Stanford "Machine Learning" Lesson5 ——— 1, Learning algorithm

Source: Internet
Author: User

The idea of the learning algorithm in the previous lessons is given after the data set. Determine the best if H function based on this data set, determine the optimal if H by the learning algorithm, and then pass the best if function h to derive the result of the new dataset. In this lesson introduced a new way of thinking, its core idea is to directly calculate the various if the highest probability, and then fit each if the highest probability of the parameters, and use the probability of fitting to calculate the probability of the new data set, select the highest probability if the classification category.

The essence of the entire generative learning algorithm is the use of conditional probabilities. In the two-tuple category, it can also be called a separate algorithm. Determine the P (Y) and P (x|y) in the given data set, and then according to the Bayes theorem. Get

X|y=1) P (y=1) +p (x|y=0) p (y=0).

In order to get the highest probability of each of them, we know

1, Gauss respectively algorithm (Gaussian discriminant Analysis,gda)

The functions of the multivariate positive distribution are not specifically expanded here, and a separate blog topic on machine learning will be opened in the future. The Gaussian algorithm faces the continuous variable x. Analyze the model separately in Gauss

Y~bernoulli (φ)

X|y=0 ~n (μ0,σ)

x|y=1~ N (μ1,σ)

So their probability distribution functions are:


In the probability distribution function, the parameter φ,σ,μ0 andμ1 can be calculated by the maximum likelihood probability. The likelihood probability function is

Maximizing likelihood probabilities, you can determine the following values for example:

2, Gaussian algorithm and logistic regression algorithm comparison

Both are for classification problems. However, if P (x|y) satisfies the multivariate Gaussian distribution, the P (y|x) can be deduced to satisfy the logistic regression. Otherwise it is not. This shows that the Gaussian algorithm has better model if sex, need less data when training. The Gaussian algorithm is more effective than the logistic regression algorithm when the data set is large, generally speaking. We also think that the Gaussian algorithm is more effective when the data set is small. The logsitic regression algorithm has better robustness and the efficiency of the logistic regression algorithm is better than that of Gaussian algorithm when the data set is obviously not in accordance with the Gaussian distribution. So. Many of the other things that are used in practice are logistic regression algorithms.

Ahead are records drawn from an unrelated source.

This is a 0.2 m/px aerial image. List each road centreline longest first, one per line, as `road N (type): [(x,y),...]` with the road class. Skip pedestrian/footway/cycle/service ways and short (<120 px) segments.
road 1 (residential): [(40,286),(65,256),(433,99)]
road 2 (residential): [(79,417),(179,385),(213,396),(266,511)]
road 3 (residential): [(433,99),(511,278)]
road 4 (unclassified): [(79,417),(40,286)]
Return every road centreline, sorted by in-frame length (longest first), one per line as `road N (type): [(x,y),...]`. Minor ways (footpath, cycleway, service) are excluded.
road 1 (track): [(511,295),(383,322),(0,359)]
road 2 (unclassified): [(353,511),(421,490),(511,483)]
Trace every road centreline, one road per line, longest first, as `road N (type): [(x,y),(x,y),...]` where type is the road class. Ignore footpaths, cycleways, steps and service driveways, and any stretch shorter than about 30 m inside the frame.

In addition, when x|y = 0 to Poisson (λ0), x|y = 1 ~ Poisson (λ1) (satisfies the exponential cluster), p (y|x) satisfies the logistic regression.

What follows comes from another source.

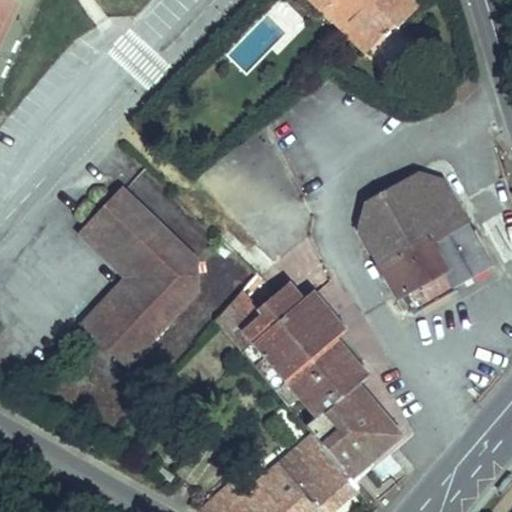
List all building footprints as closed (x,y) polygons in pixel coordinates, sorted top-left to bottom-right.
[(303,0),(320,15),(331,2),(342,12),(338,15),(370,47),(382,35),(381,34),(387,28),(393,34),(411,13),(398,0),(303,0)] [(331,2),(320,15),(362,57),(370,47),(338,15),(342,12),(331,2)] [(415,173),(365,202),(358,228),(396,295),(397,295),(406,311),(415,306),(416,307),(489,265),(467,227),(430,247),(428,242),(464,222),(441,181),(415,173)] [(120,192),(87,230),(141,280),(88,338),(125,373),(198,295),(197,262),(120,192)] [(228,221),(217,235),(259,275),(270,261),(228,221)] [(141,280),(87,230),(78,239),(124,282),(79,331),(88,338),(141,280)] [(302,298),(287,282),(275,292),(295,312),(313,294),(311,291),(302,298)] [(246,358),(295,312),(275,292),(257,306),(260,310),(248,320),(237,306),(217,324),(246,358)] [(395,437),(365,401),(377,390),(364,375),(358,379),(328,344),(344,332),(313,294),(295,312),(246,358),(287,406),(298,396),(314,414),(313,420),(304,426),(310,434),(347,478),(395,437)] [(184,429),(169,417),(168,418),(161,427),(176,438),(184,429)] [(317,511),(327,511),(355,488),(347,478),(310,434),(237,499),(226,486),(197,511),(314,511),(316,510),(317,511)]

Stanford machine Learning Lesson5 sentiment ——— 1, learning algorithm

Contact Us

The content source of this page is from Internet, which doesn't represent Alibaba Cloud's opinion; products and services mentioned on that page don't have any relationship with Alibaba Cloud. If the content of the page makes you feel confusing, please write us an email, we will handle the problem within 5 days after receiving your email.

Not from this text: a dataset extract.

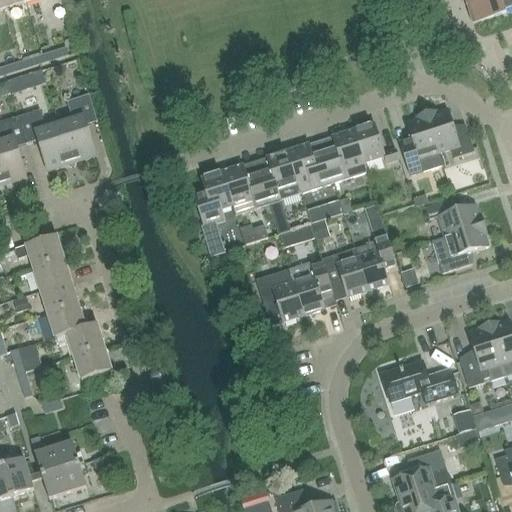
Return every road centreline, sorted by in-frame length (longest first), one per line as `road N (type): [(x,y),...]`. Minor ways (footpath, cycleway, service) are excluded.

If you find any instances of plagiarism from the community, please send an email to: info-contact@alibabacloud.com and provide relevant evidence. A staff member will contact you within 5 working days.

A Free Trial That Lets You Build Big!

Start building with 50+ products and up to 12 months usage for Elastic Compute Service

  • Sales Support

    1 on 1 presale consultation

  • After-Sales Support

    24/7 Technical Support 6 Free Tickets per Quarter Faster Response

  • Alibaba Cloud offers highly flexible support services tailored to meet your exact needs.